Prompt:
Copy every line of text in the data below without any changes, and leave the pictures out of your copy.

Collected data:

= = =

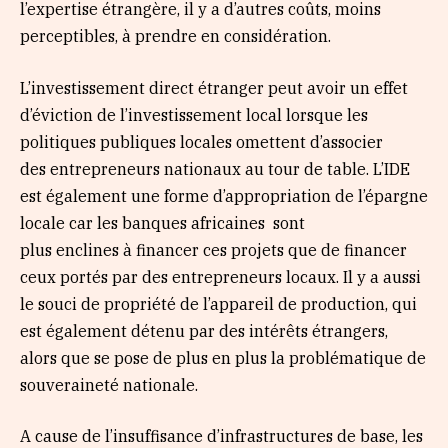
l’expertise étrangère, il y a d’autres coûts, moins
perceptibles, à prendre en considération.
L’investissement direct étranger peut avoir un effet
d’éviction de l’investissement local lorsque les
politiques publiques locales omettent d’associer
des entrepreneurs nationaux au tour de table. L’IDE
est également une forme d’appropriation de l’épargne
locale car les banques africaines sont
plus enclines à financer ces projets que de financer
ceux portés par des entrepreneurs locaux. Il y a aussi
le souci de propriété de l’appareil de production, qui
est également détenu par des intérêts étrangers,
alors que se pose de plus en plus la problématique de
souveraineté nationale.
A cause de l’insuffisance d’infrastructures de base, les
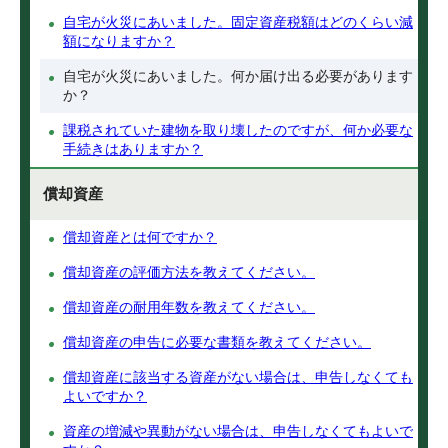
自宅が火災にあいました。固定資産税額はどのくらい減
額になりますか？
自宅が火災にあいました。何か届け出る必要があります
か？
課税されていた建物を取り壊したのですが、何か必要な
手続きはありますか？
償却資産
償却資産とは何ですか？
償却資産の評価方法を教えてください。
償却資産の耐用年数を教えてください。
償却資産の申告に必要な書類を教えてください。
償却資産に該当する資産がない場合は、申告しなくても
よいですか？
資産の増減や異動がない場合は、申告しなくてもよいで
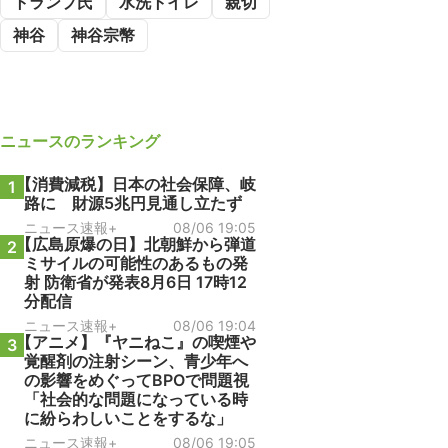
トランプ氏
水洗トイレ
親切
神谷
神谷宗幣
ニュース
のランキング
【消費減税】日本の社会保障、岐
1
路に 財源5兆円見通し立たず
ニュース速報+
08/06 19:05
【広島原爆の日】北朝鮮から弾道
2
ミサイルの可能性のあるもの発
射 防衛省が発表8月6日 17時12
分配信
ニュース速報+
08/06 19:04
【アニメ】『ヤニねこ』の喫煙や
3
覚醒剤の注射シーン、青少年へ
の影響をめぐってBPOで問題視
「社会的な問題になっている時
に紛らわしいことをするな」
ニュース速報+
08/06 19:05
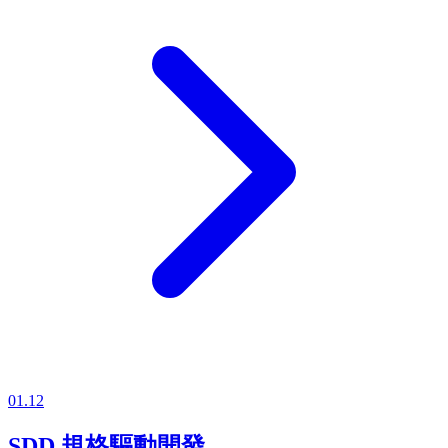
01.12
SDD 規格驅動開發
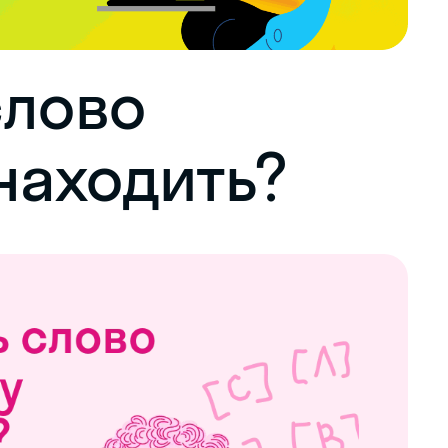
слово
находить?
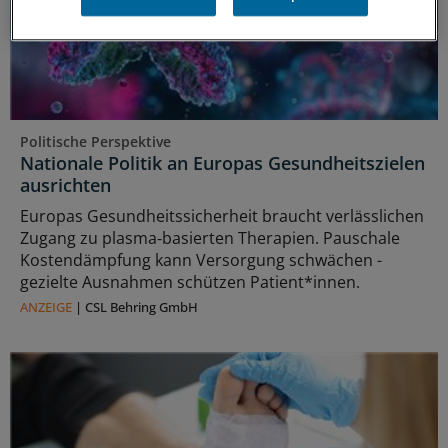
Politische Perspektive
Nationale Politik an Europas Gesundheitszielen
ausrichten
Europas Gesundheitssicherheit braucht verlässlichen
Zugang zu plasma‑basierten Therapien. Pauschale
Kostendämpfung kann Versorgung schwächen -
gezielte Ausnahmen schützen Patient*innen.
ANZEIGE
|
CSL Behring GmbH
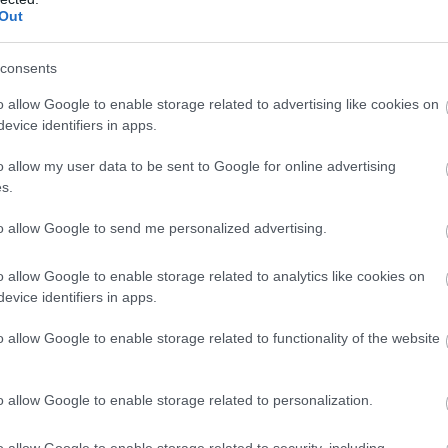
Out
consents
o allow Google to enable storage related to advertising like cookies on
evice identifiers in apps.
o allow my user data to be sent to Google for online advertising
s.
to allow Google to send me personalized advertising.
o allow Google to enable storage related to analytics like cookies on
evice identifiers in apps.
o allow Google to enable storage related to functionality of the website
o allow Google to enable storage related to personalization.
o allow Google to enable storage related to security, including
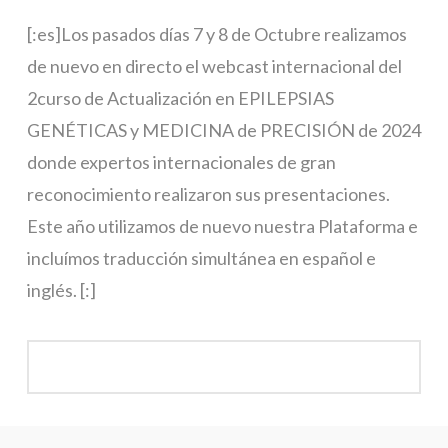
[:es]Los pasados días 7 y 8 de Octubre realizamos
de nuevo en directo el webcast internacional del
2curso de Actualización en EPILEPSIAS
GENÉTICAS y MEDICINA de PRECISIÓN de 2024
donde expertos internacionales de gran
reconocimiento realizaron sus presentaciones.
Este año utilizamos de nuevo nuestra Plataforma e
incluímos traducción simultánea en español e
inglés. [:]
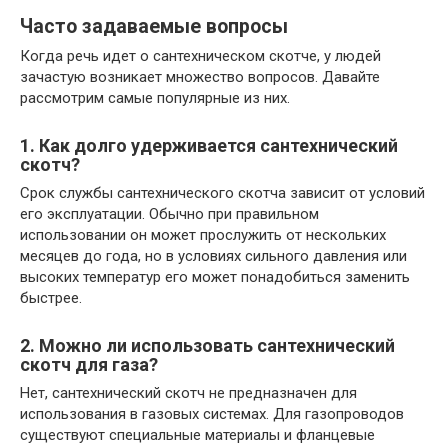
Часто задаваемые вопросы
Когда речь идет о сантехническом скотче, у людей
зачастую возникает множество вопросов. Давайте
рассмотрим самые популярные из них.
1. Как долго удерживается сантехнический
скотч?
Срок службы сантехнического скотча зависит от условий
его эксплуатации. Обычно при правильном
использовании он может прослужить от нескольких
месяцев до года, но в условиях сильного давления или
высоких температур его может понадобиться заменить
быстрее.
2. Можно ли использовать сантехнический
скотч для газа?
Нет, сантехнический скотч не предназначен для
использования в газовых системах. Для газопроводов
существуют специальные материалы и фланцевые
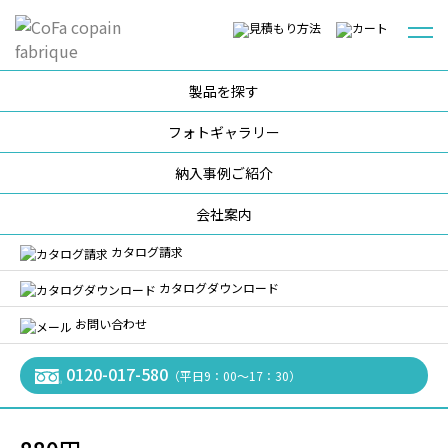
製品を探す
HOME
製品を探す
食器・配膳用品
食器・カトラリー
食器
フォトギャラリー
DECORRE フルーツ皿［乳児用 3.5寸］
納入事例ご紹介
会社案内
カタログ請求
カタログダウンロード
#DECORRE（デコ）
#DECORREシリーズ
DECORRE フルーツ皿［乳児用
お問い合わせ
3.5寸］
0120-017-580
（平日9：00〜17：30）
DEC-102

= = =

Exercise answer:
l’expertise étrangère, il y a d’autres coûts, moins
perceptibles, à prendre en considération.
L’investissement direct étranger peut avoir un effet
d’éviction de l’investissement local lorsque les
politiques publiques locales omettent d’associer
des entrepreneurs nationaux au tour de table. L’IDE
est également une forme d’appropriation de l’épargne
locale car les banques africaines sont
plus enclines à financer ces projets que de financer
ceux portés par des entrepreneurs locaux. Il y a aussi
le souci de propriété de l’appareil de production, qui
est également détenu par des intérêts étrangers,
alors que se pose de plus en plus la problématique de
souveraineté nationale.
A cause de l’insuffisance d’infrastructures de base, les
自宅が火災にあいました。固定資産税額はどのくらい減
額になりますか？
自宅が火災にあいました。何か届け出る必要があります
か？
課税されていた建物を取り壊したのですが、何か必要な
手続きはありますか？
償却資産
償却資産とは何ですか？
償却資産の評価方法を教えてください。
償却資産の耐用年数を教えてください。
償却資産の申告に必要な書類を教えてください。
償却資産に該当する資産がない場合は、申告しなくても
よいですか？
資産の増減や異動がない場合は、申告しなくてもよいで
トランプ氏
水洗トイレ
親切
神谷
神谷宗幣
ニュース
のランキング
【消費減税】日本の社会保障、岐
1
路に 財源5兆円見通し立たず
ニュース速報+
08/06 19:05
【広島原爆の日】北朝鮮から弾道
2
ミサイルの可能性のあるもの発
射 防衛省が発表8月6日 17時12
分配信
ニュース速報+
08/06 19:04
【アニメ】『ヤニねこ』の喫煙や
3
覚醒剤の注射シーン、青少年へ
の影響をめぐってBPOで問題視
「社会的な問題になっている時
に紛らわしいことをするな」
ニュース速報+
08/06 19:05
01.12
SDD 規格驅動開發
слово
находить?
Politische Perspektive
Nationale Politik an Europas Gesundheitszielen
ausrichten
Europas Gesundheitssicherheit braucht verlässlichen
Zugang zu plasma‑basierten Therapien. Pauschale
Kostendämpfung kann Versorgung schwächen -
gezielte Ausnahmen schützen Patient*innen.
ANZEIGE
|
CSL Behring GmbH
Out
consents
o allow Google to enable storage related to advertising like cookies on
evice identifiers in apps.
o allow my user data to be sent to Google for online advertising
s.
to allow Google to send me personalized advertising.
o allow Google to enable storage related to analytics like cookies on
evice identifiers in apps.
o allow Google to enable storage related to functionality of the website
o allow Google to enable storage related to personalization.
o allow Google to enable storage related to security, including
[:es]Los pasados días 7 y 8 de Octubre realizamos
de nuevo en directo el webcast internacional del
2curso de Actualización en EPILEPSIAS
GENÉTICAS y MEDICINA de PRECISIÓN de 2024
donde expertos internacionales de gran
reconocimiento realizaron sus presentaciones.
Este año utilizamos de nuevo nuestra Plataforma e
incluímos traducción simultánea en español e
inglés. [:]
Часто задаваемые вопросы
Когда речь идет о сантехническом скотче, у людей
зачастую возникает множество вопросов. Давайте
рассмотрим самые популярные из них.
1. Как долго удерживается сантехнический
скотч?
Срок службы сантехнического скотча зависит от условий
его эксплуатации. Обычно при правильном
использовании он может прослужить от нескольких
месяцев до года, но в условиях сильного давления или
высоких температур его может понадобиться заменить
быстрее.
2. Можно ли использовать сантехнический
скотч для газа?
Нет, сантехнический скотч не предназначен для
использования в газовых системах. Для газопроводов
существуют специальные материалы и фланцевые
製品を探す
HOME
製品を探す
食器・配膳用品
食器・カトラリー
食器
フォトギャラリー
DECORRE フルーツ皿［乳児用 3.5寸］
納入事例ご紹介
会社案内
カタログ請求
カタログダウンロード
#DECORRE（デコ）
#DECORREシリーズ
DECORRE フルーツ皿［乳児用
お問い合わせ
3.5寸］
0120-017-580
（平日9：00〜17：30）
DEC-102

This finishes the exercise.